◆ **Description of the task**
The expected response is a copy of every line in the entries below that includes the word "适用人群".

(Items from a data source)
┄┄┄┄┄┄
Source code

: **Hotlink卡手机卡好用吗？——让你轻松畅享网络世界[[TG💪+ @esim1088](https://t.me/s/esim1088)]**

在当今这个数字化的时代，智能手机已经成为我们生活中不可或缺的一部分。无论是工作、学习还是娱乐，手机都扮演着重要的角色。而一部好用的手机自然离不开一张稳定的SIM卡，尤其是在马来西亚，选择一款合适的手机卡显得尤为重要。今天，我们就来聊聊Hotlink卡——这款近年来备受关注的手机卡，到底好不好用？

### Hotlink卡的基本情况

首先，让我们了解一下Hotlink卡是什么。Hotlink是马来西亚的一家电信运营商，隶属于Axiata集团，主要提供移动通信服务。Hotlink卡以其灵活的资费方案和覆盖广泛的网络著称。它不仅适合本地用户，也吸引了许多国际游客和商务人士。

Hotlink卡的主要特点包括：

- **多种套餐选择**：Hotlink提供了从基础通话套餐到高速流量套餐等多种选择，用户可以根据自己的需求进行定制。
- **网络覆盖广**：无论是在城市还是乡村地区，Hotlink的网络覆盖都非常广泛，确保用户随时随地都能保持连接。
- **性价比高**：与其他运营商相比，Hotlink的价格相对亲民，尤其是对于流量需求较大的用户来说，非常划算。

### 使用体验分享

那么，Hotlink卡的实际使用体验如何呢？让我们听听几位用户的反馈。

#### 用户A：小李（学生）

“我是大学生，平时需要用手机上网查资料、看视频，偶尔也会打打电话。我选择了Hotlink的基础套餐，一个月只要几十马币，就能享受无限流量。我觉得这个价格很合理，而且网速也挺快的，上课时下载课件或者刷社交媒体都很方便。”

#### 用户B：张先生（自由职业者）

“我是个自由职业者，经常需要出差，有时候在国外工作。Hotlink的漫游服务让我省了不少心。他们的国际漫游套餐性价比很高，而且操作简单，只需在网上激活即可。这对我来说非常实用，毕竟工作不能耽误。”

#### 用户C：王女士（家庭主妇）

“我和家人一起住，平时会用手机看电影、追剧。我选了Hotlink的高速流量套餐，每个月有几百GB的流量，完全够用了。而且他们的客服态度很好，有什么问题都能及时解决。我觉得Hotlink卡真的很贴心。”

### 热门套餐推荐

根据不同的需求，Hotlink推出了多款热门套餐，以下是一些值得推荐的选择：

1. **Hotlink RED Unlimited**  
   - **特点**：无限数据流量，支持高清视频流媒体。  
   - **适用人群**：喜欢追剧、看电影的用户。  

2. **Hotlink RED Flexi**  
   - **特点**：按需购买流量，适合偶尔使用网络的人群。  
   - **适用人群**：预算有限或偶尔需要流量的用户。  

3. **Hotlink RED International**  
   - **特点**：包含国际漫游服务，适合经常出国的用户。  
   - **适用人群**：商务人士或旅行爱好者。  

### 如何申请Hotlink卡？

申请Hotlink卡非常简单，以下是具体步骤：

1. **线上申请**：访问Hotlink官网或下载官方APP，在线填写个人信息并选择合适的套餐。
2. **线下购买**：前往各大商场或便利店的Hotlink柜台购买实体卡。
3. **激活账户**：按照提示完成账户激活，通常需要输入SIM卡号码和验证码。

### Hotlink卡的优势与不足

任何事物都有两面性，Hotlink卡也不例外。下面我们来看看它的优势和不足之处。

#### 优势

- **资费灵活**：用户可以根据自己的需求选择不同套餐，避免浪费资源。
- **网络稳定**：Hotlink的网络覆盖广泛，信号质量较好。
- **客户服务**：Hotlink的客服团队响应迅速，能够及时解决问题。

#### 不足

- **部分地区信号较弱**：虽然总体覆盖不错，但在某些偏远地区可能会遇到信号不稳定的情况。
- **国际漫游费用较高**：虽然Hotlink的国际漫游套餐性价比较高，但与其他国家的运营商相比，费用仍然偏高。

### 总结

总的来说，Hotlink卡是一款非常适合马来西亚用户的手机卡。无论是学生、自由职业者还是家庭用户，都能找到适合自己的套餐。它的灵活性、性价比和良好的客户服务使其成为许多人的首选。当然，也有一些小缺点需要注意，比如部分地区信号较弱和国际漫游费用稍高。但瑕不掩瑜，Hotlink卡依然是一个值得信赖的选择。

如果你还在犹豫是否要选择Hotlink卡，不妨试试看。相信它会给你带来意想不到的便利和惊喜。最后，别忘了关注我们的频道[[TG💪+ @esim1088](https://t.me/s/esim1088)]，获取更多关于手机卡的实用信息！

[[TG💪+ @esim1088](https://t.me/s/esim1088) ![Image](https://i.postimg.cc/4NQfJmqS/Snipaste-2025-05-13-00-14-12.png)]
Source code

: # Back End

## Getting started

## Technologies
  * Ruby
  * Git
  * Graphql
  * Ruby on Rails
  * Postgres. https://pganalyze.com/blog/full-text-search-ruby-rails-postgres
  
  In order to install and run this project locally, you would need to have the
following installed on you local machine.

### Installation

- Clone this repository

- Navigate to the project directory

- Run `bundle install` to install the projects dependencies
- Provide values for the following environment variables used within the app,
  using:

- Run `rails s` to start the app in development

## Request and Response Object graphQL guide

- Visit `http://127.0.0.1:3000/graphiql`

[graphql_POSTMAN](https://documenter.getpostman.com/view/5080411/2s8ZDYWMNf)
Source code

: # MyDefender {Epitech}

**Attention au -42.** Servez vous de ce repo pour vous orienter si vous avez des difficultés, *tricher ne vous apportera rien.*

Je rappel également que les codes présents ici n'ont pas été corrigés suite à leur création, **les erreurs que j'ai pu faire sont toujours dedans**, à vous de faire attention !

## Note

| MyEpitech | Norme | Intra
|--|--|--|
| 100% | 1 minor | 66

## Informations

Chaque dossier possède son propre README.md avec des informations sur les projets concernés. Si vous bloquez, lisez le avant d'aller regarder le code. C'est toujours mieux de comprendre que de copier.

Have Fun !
┄┄┄┄┄┄
◆ **Solution to this problem**
   - **适用人群**：喜欢追剧、看电影的用户。  
   - **适用人群**：预算有限或偶尔需要流量的用户。  
   - **适用人群**：商务人士或旅行爱好者。  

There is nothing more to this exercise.